Stored entries
== Segment start ==
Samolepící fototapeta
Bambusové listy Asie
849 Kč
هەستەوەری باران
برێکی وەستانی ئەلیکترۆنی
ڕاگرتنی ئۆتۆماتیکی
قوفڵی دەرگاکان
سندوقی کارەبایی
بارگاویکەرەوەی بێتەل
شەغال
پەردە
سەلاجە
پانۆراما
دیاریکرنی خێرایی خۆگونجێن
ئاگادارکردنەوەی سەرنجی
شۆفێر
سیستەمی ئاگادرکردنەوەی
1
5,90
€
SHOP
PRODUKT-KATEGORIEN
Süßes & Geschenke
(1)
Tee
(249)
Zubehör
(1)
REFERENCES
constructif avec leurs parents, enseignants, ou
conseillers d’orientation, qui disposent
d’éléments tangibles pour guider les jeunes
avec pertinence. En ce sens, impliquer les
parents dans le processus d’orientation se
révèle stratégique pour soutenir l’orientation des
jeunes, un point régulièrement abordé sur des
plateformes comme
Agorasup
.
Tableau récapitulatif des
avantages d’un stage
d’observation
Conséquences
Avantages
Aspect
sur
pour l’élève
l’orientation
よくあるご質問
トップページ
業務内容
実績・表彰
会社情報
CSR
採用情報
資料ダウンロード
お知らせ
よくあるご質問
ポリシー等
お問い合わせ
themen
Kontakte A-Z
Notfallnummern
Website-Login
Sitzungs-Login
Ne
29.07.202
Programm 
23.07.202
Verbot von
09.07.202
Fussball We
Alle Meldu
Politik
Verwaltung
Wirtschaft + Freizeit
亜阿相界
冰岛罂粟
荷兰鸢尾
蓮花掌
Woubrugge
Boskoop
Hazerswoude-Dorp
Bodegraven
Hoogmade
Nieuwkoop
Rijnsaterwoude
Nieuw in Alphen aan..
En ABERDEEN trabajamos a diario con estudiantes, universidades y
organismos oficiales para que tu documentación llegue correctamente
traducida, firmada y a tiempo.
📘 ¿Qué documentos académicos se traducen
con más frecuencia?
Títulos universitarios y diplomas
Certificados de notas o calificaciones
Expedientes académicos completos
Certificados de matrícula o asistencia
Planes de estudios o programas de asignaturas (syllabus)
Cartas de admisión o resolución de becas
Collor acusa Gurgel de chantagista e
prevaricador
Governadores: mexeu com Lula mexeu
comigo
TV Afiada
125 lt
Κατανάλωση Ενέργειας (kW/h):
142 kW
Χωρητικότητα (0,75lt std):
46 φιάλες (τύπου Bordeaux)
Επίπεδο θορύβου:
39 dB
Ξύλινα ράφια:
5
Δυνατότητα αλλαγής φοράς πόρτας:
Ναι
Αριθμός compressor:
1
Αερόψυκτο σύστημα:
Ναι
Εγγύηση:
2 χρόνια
== Segment end ==
> Task to complete:
Display each line of the data above that contains the word "académicos".

> Exercise result:
📘 ¿Qué documentos académicos se traducen
Expedientes académicos completos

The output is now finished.